**Job**
Lines from the one with "b. Densitatea osoasă a implantul" up to and including the one with "messaggi pubblicitari, né" are to be copied exactly from the records below, without their pictures.

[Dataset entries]

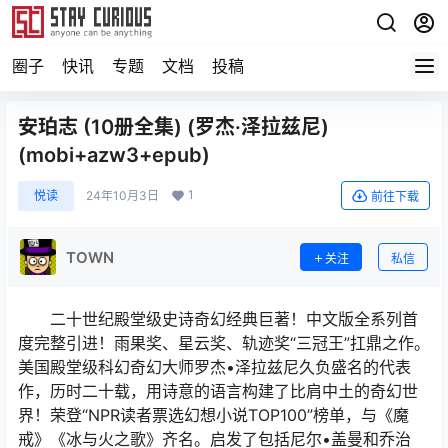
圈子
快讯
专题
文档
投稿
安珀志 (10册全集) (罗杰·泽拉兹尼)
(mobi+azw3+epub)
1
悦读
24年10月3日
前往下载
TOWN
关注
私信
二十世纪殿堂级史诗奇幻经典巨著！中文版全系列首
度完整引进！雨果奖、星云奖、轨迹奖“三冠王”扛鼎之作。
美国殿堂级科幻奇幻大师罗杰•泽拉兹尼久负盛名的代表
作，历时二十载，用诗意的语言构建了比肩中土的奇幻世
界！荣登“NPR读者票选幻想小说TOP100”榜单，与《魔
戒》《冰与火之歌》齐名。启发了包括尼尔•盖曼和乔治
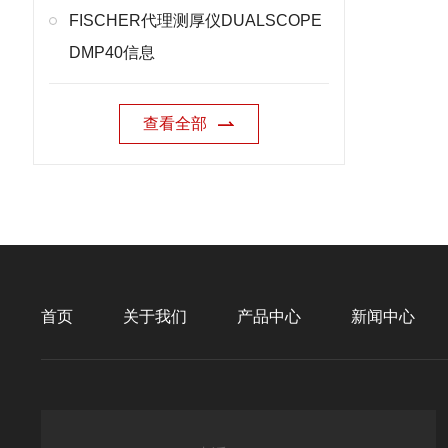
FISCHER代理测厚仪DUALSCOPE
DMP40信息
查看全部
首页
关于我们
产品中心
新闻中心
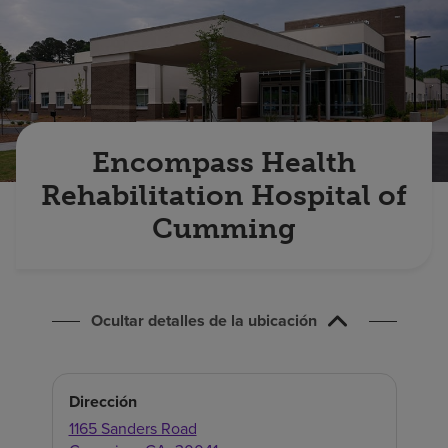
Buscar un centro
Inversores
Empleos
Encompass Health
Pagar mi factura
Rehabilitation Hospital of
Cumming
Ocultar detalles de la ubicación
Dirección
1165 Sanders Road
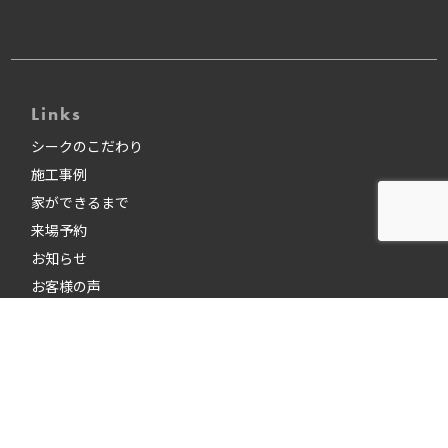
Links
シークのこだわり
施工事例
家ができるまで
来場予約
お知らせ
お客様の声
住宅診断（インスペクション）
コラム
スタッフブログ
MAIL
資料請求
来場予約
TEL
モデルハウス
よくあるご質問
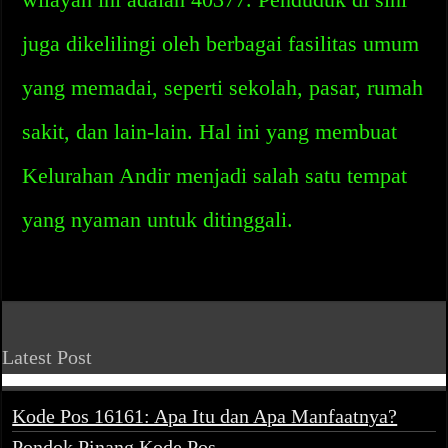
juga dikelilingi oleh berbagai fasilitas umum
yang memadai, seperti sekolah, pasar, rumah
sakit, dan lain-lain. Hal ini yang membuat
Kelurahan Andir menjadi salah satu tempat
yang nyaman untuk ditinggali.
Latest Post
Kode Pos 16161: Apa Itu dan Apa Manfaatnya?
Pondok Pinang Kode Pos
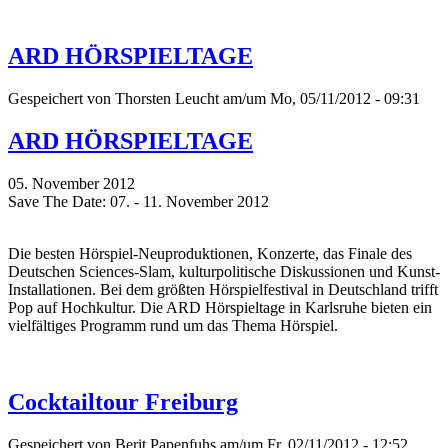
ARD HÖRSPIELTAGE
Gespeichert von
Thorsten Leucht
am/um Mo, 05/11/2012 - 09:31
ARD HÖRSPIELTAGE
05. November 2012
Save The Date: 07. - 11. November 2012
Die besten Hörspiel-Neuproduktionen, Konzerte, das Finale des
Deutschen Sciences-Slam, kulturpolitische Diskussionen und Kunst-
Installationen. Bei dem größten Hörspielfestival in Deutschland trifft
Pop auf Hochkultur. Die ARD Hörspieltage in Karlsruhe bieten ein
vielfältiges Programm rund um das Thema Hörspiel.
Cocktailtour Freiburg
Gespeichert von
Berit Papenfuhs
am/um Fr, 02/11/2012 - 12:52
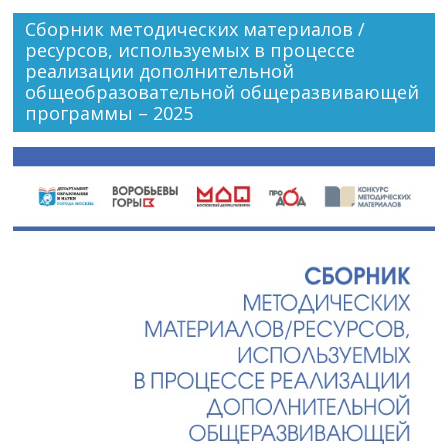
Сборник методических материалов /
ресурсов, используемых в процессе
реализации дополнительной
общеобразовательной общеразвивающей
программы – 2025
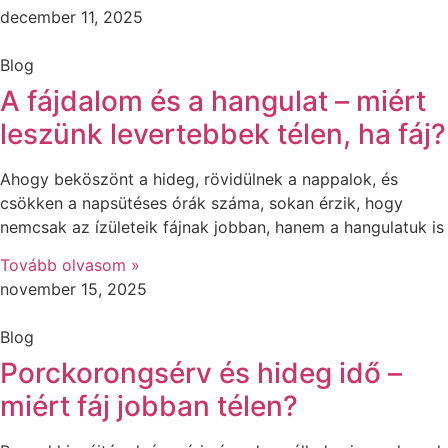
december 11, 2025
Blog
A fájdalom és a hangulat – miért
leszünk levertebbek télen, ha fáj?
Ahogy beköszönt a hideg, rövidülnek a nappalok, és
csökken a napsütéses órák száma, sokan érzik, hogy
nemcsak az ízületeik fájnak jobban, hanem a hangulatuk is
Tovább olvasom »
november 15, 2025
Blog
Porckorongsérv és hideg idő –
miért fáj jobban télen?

* * *

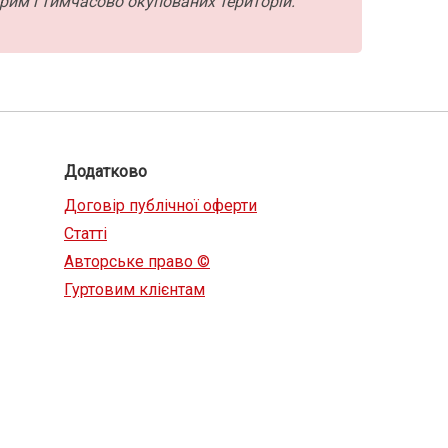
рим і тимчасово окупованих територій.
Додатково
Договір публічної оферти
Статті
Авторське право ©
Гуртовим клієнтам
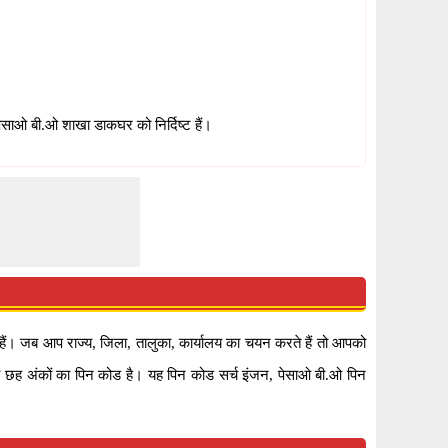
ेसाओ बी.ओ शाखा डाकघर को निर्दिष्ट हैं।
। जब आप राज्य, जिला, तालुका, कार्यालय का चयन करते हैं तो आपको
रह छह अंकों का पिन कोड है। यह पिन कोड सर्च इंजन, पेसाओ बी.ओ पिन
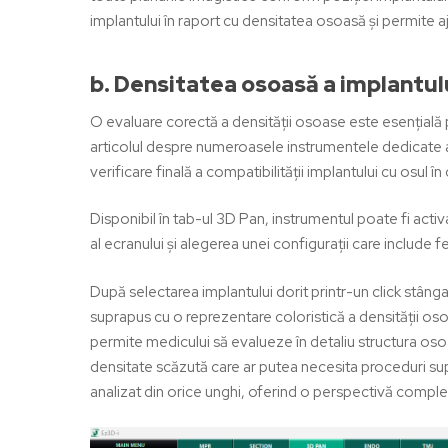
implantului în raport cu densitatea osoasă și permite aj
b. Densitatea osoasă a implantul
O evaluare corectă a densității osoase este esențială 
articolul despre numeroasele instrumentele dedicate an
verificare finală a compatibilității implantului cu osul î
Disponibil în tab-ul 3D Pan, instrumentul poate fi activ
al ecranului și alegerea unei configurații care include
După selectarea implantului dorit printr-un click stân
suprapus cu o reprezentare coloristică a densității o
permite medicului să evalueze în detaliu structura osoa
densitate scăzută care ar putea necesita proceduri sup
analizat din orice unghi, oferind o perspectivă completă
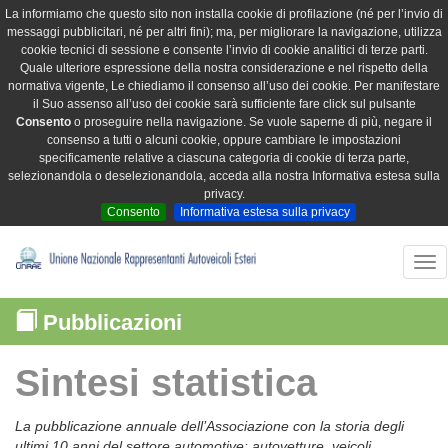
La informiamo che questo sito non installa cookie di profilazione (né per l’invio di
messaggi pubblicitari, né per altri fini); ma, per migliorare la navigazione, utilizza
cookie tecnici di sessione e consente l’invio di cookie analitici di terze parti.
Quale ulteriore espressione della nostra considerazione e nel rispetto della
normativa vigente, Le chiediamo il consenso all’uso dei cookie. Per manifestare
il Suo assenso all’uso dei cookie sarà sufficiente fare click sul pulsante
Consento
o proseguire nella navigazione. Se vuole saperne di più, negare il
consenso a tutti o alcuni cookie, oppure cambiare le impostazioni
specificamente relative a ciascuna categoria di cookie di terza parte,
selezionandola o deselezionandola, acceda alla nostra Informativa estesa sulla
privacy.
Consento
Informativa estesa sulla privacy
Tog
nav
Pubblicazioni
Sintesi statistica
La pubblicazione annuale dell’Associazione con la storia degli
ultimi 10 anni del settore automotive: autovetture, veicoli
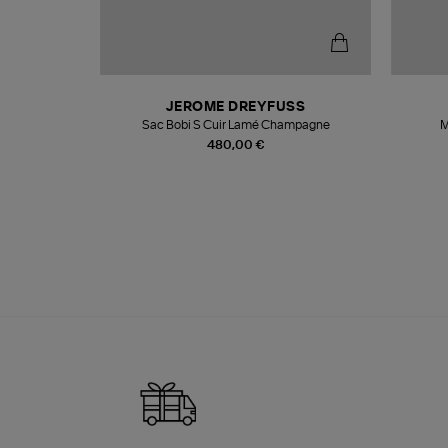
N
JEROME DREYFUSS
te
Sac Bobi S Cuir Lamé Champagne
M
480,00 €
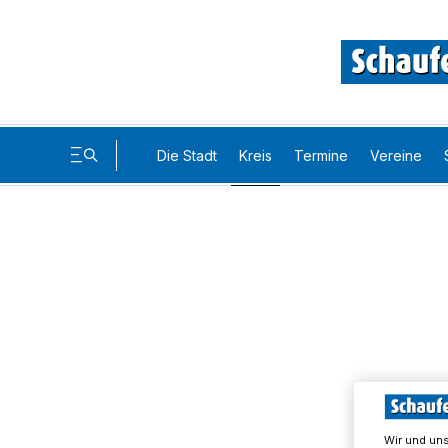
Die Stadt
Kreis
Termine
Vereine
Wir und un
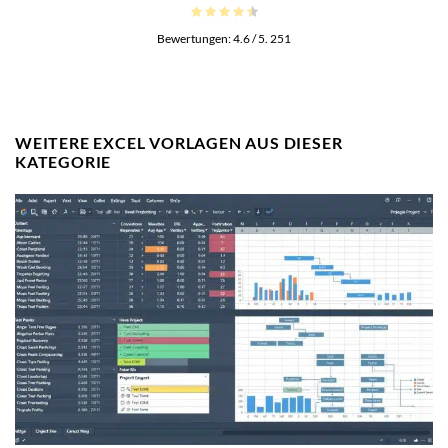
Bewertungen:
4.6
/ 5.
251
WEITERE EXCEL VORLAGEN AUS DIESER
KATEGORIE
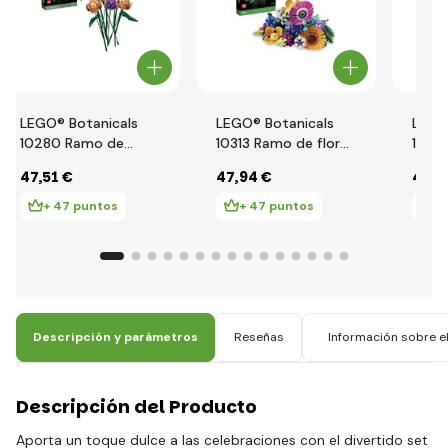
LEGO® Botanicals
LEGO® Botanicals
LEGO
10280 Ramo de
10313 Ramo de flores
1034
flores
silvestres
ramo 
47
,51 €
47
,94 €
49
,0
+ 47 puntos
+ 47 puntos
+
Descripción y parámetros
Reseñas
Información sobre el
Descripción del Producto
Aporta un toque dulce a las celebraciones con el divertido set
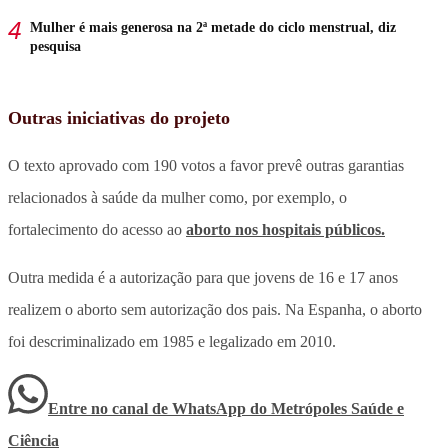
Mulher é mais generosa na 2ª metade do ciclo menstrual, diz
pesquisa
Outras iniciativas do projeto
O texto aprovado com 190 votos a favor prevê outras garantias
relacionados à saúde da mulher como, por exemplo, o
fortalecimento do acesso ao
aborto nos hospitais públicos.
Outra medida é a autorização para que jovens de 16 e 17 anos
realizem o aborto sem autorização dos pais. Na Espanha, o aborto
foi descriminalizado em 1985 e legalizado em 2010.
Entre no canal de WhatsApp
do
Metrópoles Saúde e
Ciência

...

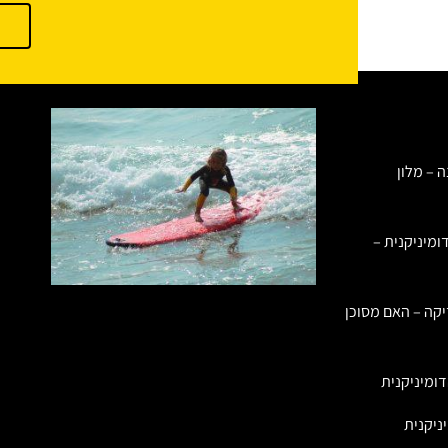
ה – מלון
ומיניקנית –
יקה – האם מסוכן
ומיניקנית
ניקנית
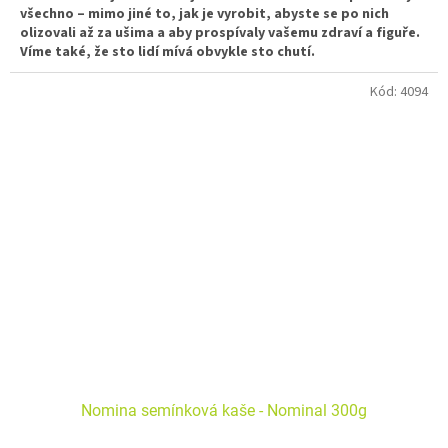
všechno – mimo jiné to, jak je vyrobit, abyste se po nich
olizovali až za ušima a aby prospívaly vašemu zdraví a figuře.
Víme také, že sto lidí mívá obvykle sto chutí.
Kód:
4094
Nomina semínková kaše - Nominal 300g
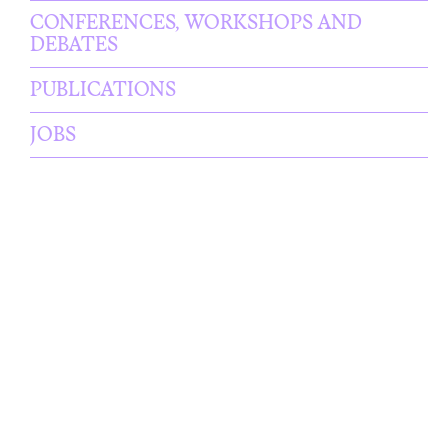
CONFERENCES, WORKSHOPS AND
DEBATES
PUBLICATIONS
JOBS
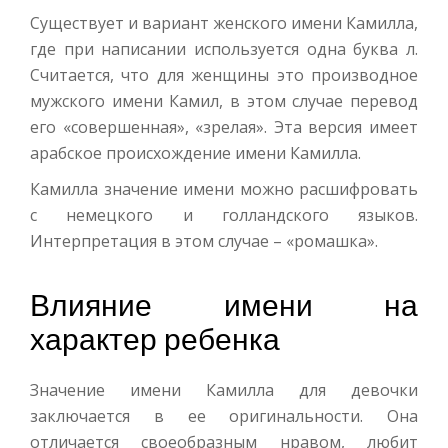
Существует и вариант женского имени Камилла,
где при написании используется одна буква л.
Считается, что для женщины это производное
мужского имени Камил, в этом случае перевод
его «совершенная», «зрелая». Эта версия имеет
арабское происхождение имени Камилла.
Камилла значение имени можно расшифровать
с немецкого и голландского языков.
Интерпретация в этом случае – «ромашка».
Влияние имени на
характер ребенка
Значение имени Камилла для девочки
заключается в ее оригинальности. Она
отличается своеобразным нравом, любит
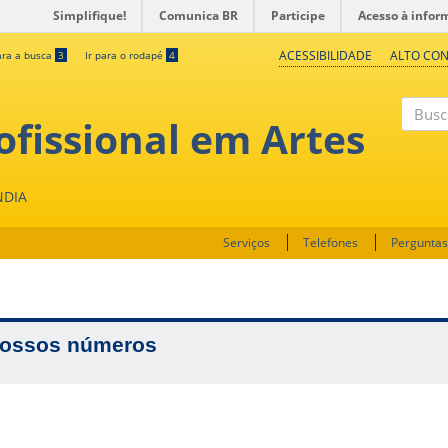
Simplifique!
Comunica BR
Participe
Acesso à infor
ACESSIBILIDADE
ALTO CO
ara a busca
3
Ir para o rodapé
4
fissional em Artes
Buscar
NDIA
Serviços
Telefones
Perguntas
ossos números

**Exercise result**
b. Densitatea osoasă a implantul
O evaluare corectă a densității osoase este esențială 
articolul despre numeroasele instrumentele dedicate an
verificare finală a compatibilității implantului cu osul î
Disponibil în tab-ul 3D Pan, instrumentul poate fi activ
al ecranului și alegerea unei configurații care include
După selectarea implantului dorit printr-un click stân
suprapus cu o reprezentare coloristică a densității o
permite medicului să evalueze în detaliu structura osoa
densitate scăzută care ar putea necesita proceduri sup
analizat din orice unghi, oferind o perspectivă completă
La informiamo che questo sito non installa cookie di profilazione (né per l’invio di
messaggi pubblicitari, né per altri fini); ma, per migliorare la navigazione, utilizza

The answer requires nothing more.